The awards are administered by the Grady College of Journalism and Mass Communications at the University of Georgia.

The awards are named after George Foster Peabody, a major benefactor of the University of Georgia.

Award submissions are designated as documentary, entertainment, news, children’s, educational and public service, but there are no categories for the awards themselves.

The entries are from the year before the date of the actual awards.

The winners are chosen after review and face-to-face deliberations by the Peabody Board of Jurors, a “distinguished” 18-member panel of TV critics, industry heavyweights and other arts and culture experts.

There is no set number of awards given out every year.

Timeline

1938 – The National Association of Broadcasters forms a committee to create awards for radio similar to the Pulitzer Prizes for print materials.

1939-1940 – Committee member and manager of WSB-Radio in Atlanta, Lambdin Kay asks the University of Georgia’s Grady College of Journalism to sponsor the awards.

..............................

# [Exercise aim]
Update the Peabody Awards text between "Award submissions are" and "out every year.", inclusive, so that "face-to-face deliberations" becomes "in-person deliberations". Rely on nothing but the Peabody Awards text for your answers.

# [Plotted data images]
..............................

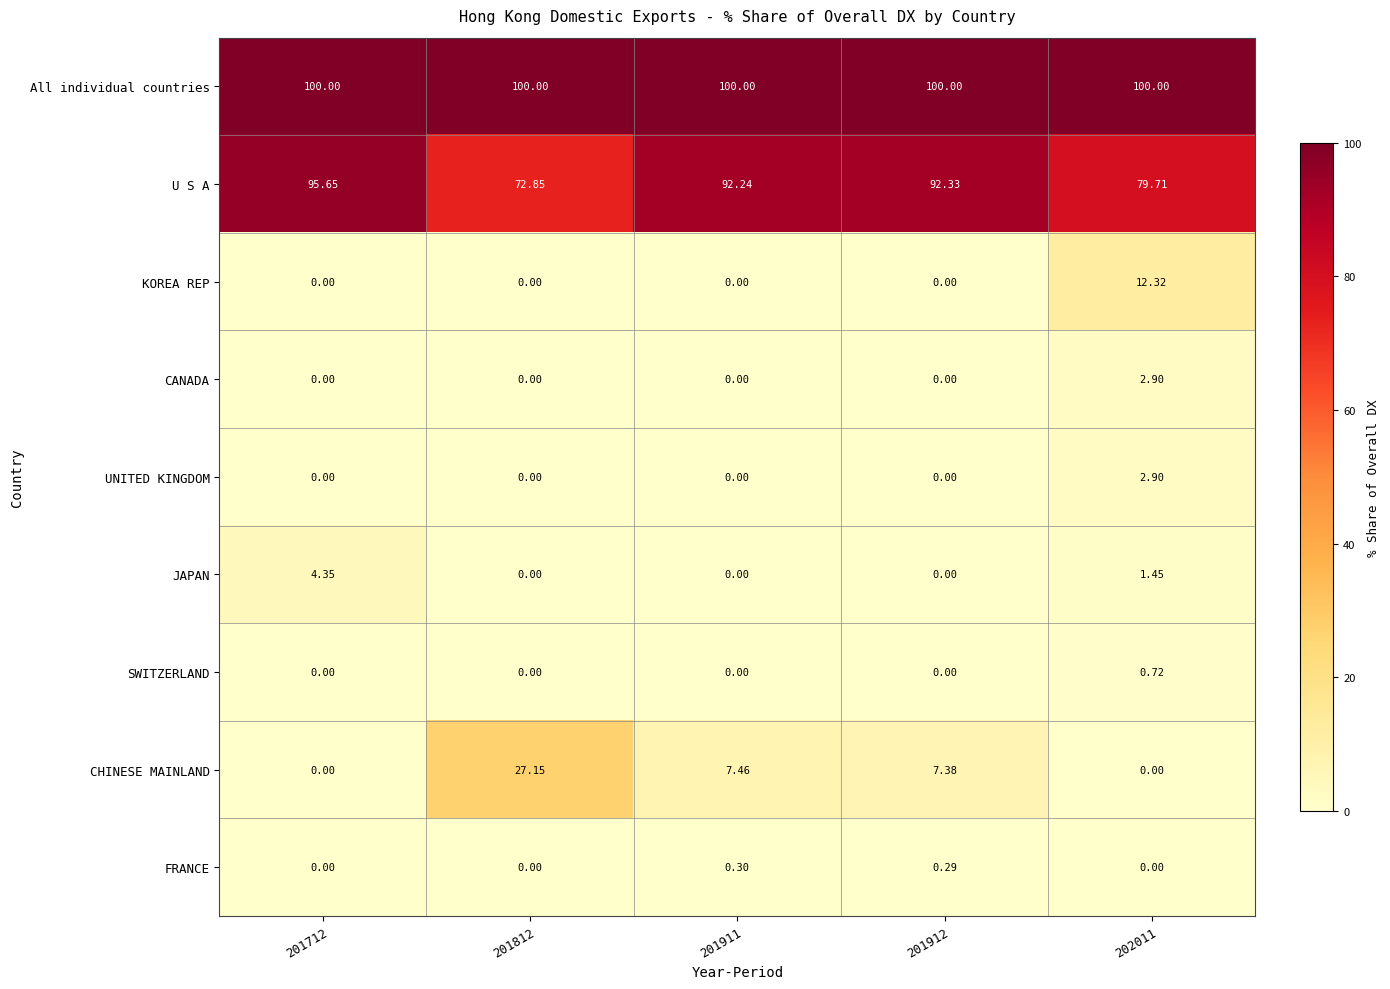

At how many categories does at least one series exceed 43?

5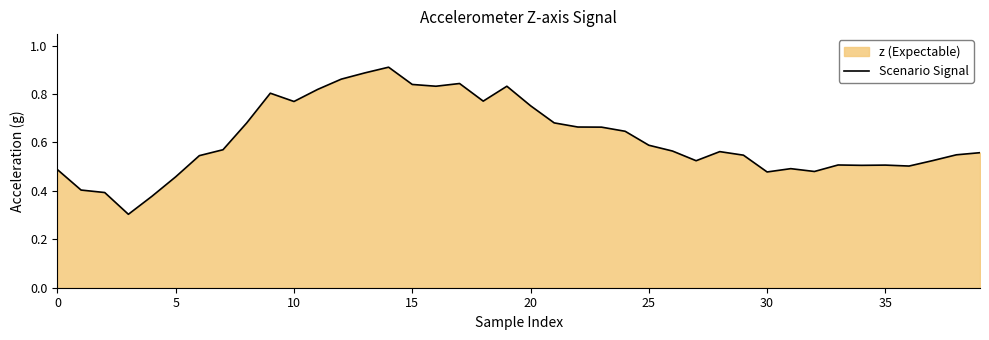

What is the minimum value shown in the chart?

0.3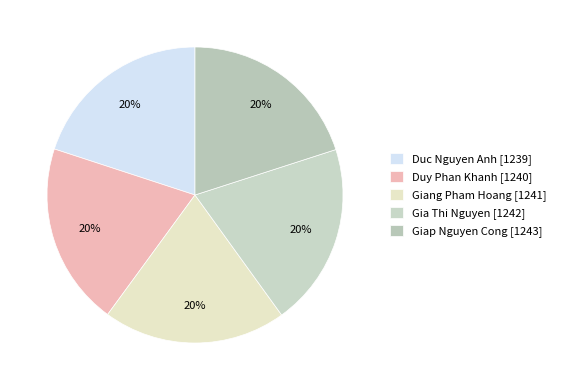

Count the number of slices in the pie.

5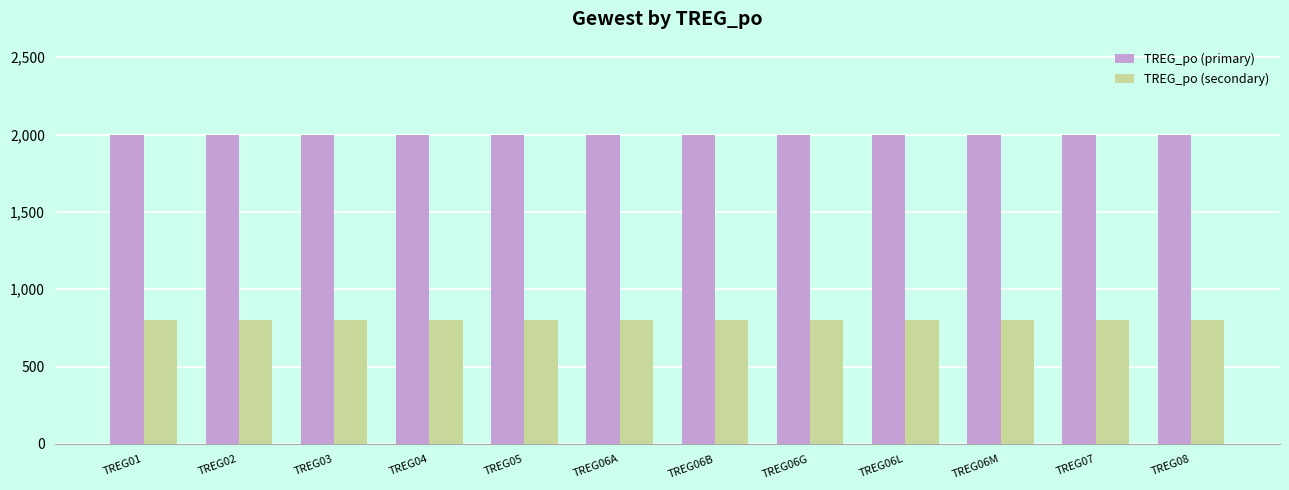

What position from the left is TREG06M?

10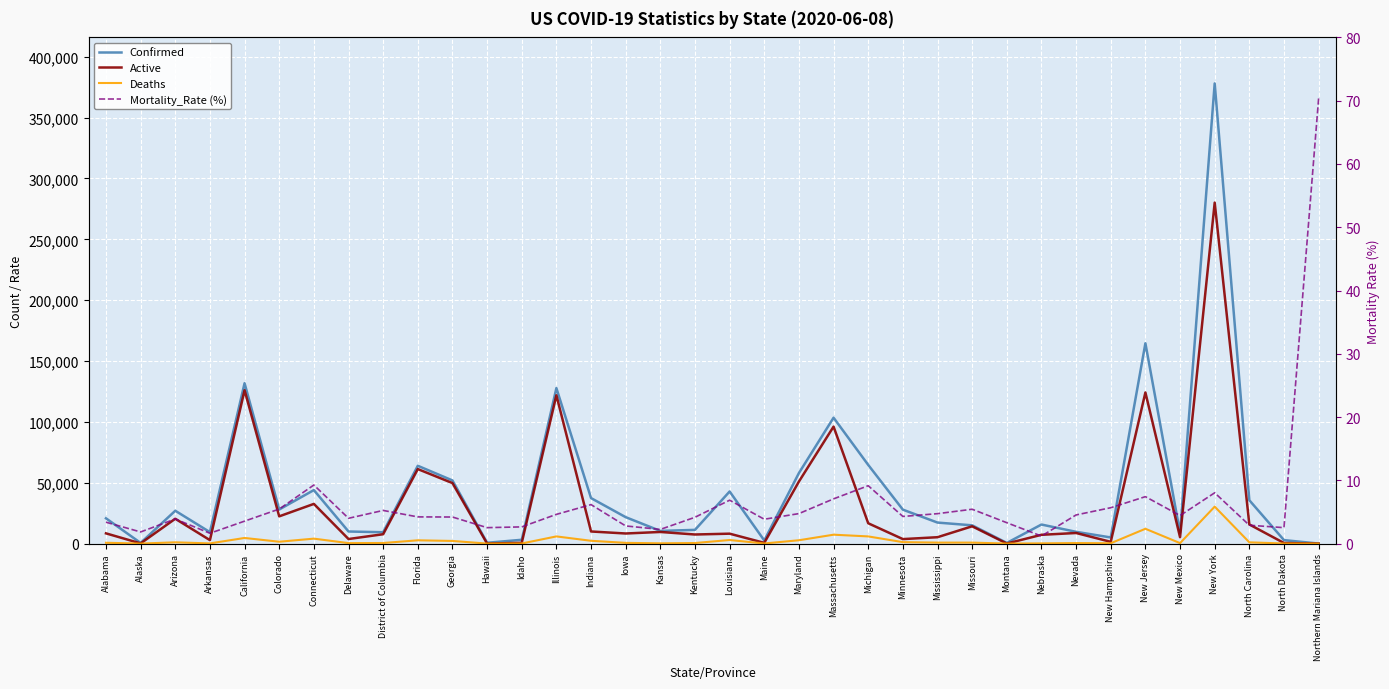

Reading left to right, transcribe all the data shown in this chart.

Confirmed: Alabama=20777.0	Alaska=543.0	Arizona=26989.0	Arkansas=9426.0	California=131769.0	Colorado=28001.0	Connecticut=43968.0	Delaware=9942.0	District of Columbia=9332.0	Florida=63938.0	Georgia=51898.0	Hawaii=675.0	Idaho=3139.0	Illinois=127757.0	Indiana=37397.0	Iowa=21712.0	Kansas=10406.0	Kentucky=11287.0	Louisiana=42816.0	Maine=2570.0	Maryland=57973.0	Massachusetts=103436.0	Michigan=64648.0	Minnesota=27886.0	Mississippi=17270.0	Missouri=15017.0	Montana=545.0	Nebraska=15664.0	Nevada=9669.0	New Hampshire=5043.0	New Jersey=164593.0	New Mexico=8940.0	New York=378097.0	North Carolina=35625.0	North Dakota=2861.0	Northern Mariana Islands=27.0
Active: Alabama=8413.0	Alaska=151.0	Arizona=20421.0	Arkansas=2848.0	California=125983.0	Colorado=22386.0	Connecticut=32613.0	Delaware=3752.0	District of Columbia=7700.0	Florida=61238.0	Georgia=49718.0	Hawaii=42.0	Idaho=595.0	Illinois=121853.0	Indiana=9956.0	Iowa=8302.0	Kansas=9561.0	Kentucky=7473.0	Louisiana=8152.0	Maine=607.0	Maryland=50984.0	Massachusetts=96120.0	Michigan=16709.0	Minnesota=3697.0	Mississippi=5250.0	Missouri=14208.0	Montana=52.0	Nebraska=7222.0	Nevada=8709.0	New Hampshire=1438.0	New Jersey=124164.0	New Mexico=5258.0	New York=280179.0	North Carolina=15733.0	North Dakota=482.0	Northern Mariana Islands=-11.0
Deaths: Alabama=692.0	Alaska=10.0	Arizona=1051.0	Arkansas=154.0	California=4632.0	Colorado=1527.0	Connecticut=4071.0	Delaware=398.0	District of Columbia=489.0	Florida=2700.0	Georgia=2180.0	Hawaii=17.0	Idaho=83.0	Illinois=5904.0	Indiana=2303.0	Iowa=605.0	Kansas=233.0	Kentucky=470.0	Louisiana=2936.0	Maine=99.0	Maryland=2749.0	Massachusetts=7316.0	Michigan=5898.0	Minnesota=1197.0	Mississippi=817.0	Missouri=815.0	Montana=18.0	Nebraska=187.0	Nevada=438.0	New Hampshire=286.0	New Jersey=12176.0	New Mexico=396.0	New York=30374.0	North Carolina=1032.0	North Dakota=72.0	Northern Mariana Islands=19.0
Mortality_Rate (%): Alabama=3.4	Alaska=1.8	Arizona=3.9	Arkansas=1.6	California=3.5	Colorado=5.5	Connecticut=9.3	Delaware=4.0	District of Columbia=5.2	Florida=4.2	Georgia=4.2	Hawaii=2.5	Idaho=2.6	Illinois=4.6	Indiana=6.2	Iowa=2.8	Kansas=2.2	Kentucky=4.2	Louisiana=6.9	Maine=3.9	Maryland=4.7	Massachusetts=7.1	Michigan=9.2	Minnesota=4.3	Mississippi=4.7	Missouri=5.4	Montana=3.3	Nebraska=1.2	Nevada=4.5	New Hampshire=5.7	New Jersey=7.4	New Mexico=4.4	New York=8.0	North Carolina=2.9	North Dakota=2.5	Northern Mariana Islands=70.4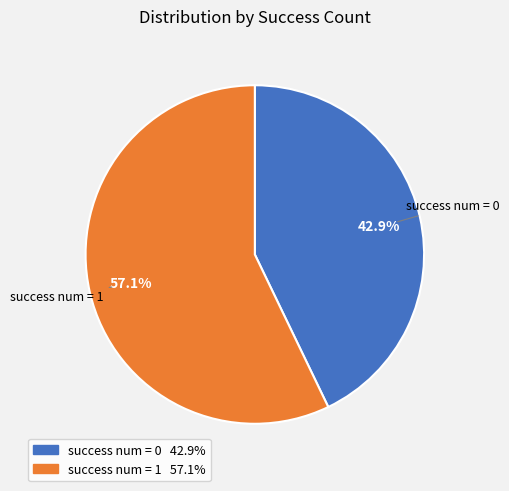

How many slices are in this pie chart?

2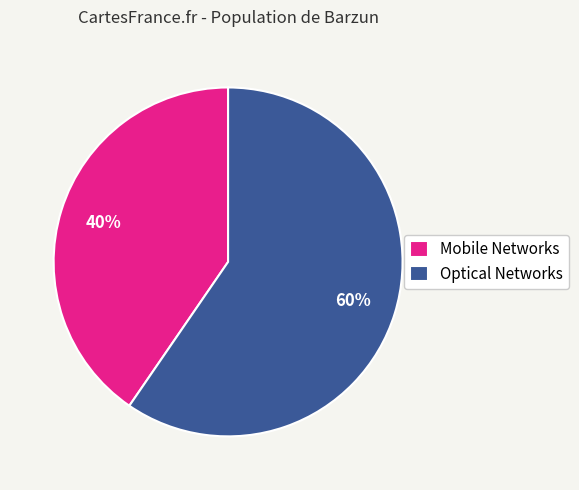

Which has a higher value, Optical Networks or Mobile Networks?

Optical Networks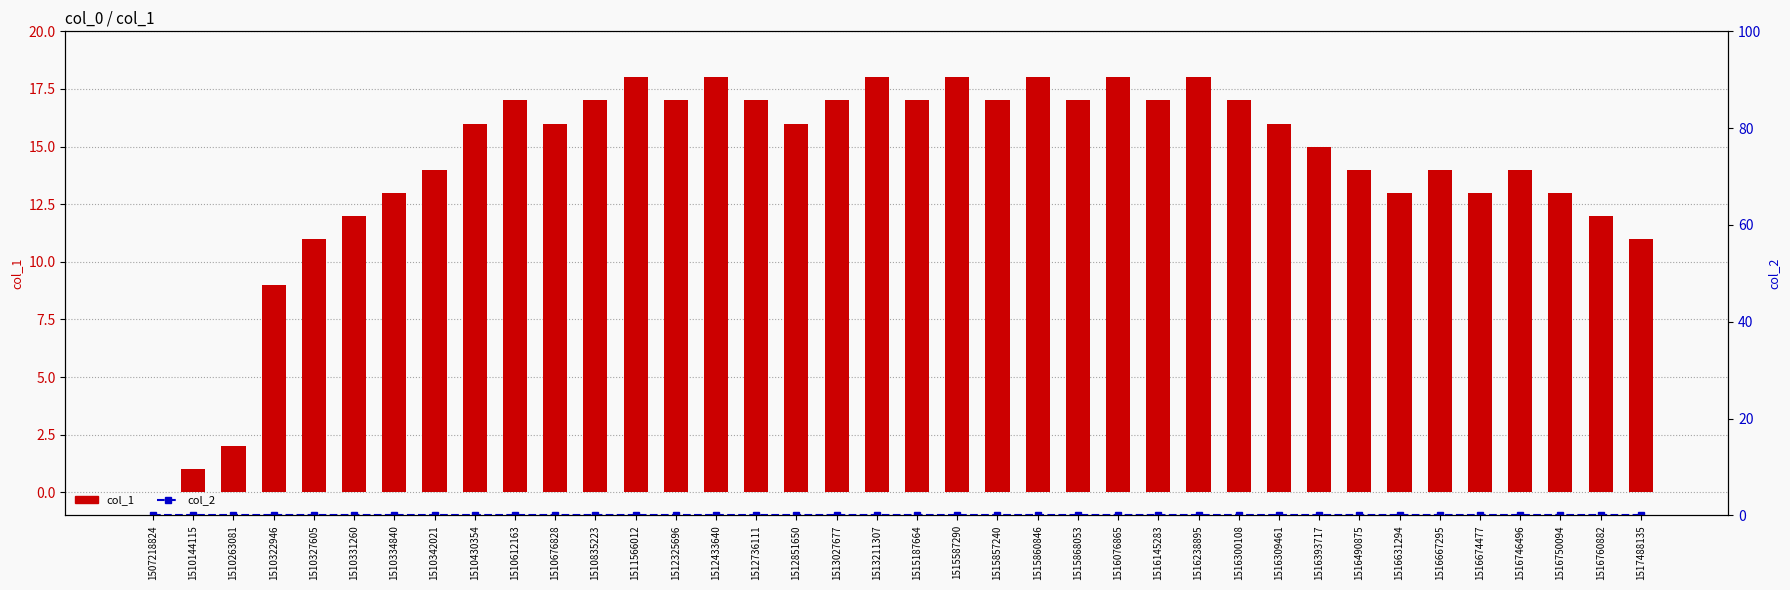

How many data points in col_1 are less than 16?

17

..............................

# [Reply to the exercise]
Award submissions are designated as documentary, entertainment, news, children’s, educational and public service, but there are no categories for the awards themselves.

The entries are from the year before the date of the actual awards.

The winners are chosen after review and in-person deliberations by the Peabody Board of Jurors, a “distinguished” 18-member panel of TV critics, industry heavyweights and other arts and culture experts.

There is no set number of awards given out every year.